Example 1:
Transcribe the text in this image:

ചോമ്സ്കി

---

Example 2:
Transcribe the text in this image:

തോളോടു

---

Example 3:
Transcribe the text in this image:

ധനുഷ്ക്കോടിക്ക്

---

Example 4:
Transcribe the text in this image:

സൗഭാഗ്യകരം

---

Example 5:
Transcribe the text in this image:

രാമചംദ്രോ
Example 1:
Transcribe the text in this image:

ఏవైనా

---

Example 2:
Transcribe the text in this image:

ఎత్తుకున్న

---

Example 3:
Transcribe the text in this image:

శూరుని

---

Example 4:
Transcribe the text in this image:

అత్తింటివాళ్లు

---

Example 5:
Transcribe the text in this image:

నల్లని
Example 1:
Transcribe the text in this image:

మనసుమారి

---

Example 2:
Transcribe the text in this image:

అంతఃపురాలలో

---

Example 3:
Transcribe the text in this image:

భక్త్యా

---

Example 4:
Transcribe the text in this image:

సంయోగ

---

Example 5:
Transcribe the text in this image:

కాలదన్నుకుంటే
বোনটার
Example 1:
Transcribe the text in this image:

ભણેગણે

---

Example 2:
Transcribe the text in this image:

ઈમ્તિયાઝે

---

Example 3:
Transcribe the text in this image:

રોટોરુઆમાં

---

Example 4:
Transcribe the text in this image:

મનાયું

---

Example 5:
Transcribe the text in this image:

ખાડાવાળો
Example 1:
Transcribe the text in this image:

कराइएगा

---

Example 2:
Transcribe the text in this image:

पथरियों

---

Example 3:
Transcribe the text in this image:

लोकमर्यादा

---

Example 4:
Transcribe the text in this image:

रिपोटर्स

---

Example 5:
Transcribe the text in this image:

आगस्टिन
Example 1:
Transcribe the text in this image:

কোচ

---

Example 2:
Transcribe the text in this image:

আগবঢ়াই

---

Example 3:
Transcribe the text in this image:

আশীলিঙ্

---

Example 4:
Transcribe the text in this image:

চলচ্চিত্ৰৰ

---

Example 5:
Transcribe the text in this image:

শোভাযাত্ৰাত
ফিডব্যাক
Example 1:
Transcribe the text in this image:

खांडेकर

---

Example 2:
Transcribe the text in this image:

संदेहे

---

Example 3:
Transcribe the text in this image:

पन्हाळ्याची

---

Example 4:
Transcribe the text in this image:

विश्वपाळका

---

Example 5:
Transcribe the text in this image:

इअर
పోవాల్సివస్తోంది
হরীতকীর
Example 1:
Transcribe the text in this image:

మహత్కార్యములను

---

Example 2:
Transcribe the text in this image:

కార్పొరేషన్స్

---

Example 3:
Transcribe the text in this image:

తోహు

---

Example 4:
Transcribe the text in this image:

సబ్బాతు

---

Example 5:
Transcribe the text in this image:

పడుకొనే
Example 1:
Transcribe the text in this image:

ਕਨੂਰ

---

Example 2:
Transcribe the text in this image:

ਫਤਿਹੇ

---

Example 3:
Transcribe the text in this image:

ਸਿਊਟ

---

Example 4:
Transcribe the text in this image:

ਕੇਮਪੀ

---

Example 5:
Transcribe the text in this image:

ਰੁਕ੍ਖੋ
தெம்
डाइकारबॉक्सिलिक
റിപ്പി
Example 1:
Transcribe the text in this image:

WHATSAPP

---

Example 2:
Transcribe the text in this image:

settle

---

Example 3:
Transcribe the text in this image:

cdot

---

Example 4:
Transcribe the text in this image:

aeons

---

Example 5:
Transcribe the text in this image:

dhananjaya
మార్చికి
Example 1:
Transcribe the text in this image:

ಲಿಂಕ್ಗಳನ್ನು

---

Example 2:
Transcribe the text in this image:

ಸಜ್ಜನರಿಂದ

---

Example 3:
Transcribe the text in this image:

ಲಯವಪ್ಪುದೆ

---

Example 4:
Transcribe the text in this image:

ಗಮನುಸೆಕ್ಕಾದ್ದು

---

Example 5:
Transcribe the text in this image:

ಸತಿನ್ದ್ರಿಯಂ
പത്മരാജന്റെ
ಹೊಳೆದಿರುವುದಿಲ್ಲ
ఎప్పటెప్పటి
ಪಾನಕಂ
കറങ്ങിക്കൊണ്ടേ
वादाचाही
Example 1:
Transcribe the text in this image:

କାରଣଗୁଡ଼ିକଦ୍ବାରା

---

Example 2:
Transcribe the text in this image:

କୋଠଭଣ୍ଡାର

※

Each and every entry needs to be repeated exactly.

Example 1:
Transcribe the text in this image:

ചോമ്സ്കി

---

Example 2:
Transcribe the text in this image:

തോളോടു

---

Example 3:
Transcribe the text in this image:

ധനുഷ്ക്കോടിക്ക്

---

Example 4:
Transcribe the text in this image:

സൗഭാഗ്യകരം

---

Example 5:
Transcribe the text in this image:

രാമചംദ്രോ
Example 1:
Transcribe the text in this image:

ఏవైనా

---

Example 2:
Transcribe the text in this image:

ఎత్తుకున్న

---

Example 3:
Transcribe the text in this image:

శూరుని

---

Example 4:
Transcribe the text in this image:

అత్తింటివాళ్లు

---

Example 5:
Transcribe the text in this image:

నల్లని
Example 1:
Transcribe the text in this image:

మనసుమారి

---

Example 2:
Transcribe the text in this image:

అంతఃపురాలలో

---

Example 3:
Transcribe the text in this image:

భక్త్యా

---

Example 4:
Transcribe the text in this image:

సంయోగ

---

Example 5:
Transcribe the text in this image:

కాలదన్నుకుంటే
বোনটার
Example 1:
Transcribe the text in this image:

ભણેગણે

---

Example 2:
Transcribe the text in this image:

ઈમ્તિયાઝે

---

Example 3:
Transcribe the text in this image:

રોટોરુઆમાં

---

Example 4:
Transcribe the text in this image:

મનાયું

---

Example 5:
Transcribe the text in this image:

ખાડાવાળો
Example 1:
Transcribe the text in this image:

कराइएगा

---

Example 2:
Transcribe the text in this image:

पथरियों

---

Example 3:
Transcribe the text in this image:

लोकमर्यादा

---

Example 4:
Transcribe the text in this image:

रिपोटर्स

---

Example 5:
Transcribe the text in this image:

आगस्टिन
Example 1:
Transcribe the text in this image:

কোচ

---

Example 2:
Transcribe the text in this image:

আগবঢ়াই

---

Example 3:
Transcribe the text in this image:

আশীলিঙ্

---

Example 4:
Transcribe the text in this image:

চলচ্চিত্ৰৰ

---

Example 5:
Transcribe the text in this image:

শোভাযাত্ৰাত
ফিডব্যাক
Example 1:
Transcribe the text in this image:

खांडेकर

---

Example 2:
Transcribe the text in this image:

संदेहे

---

Example 3:
Transcribe the text in this image:

पन्हाळ्याची

---

Example 4:
Transcribe the text in this image:

विश्वपाळका

---

Example 5:
Transcribe the text in this image:

इअर
పోవాల్సివస్తోంది
হরীতকীর
Example 1:
Transcribe the text in this image:

మహత్కార్యములను

---

Example 2:
Transcribe the text in this image:

కార్పొరేషన్స్

---

Example 3:
Transcribe the text in this image:

తోహు

---

Example 4:
Transcribe the text in this image:

సబ్బాతు

---

Example 5:
Transcribe the text in this image:

పడుకొనే
Example 1:
Transcribe the text in this image:

ਕਨੂਰ

---

Example 2:
Transcribe the text in this image:

ਫਤਿਹੇ

---

Example 3:
Transcribe the text in this image:

ਸਿਊਟ

---

Example 4:
Transcribe the text in this image:

ਕੇਮਪੀ

---

Example 5:
Transcribe the text in this image:

ਰੁਕ੍ਖੋ
தெம்
डाइकारबॉक्सिलिक
റിപ്പി
Example 1:
Transcribe the text in this image:

WHATSAPP

---

Example 2:
Transcribe the text in this image:

settle

---

Example 3:
Transcribe the text in this image:

cdot

---

Example 4:
Transcribe the text in this image:

aeons

---

Example 5:
Transcribe the text in this image:

dhananjaya
మార్చికి
Example 1:
Transcribe the text in this image:

ಲಿಂಕ್ಗಳನ್ನು

---

Example 2:
Transcribe the text in this image:

ಸಜ್ಜನರಿಂದ

---

Example 3:
Transcribe the text in this image:

ಲಯವಪ್ಪುದೆ

---

Example 4:
Transcribe the text in this image:

ಗಮನುಸೆಕ್ಕಾದ್ದು

---

Example 5:
Transcribe the text in this image:

ಸತಿನ್ದ್ರಿಯಂ
പത്മരാജന്റെ
ಹೊಳೆದಿರುವುದಿಲ್ಲ
ఎప్పటెప్పటి
ಪಾನಕಂ
കറങ്ങിക്കൊണ്ടേ
वादाचाही
Example 1:
Transcribe the text in this image:

କାରଣଗୁଡ଼ିକଦ୍ବାରା

---

Example 2:
Transcribe the text in this image:

କୋଠଭଣ୍ଡାର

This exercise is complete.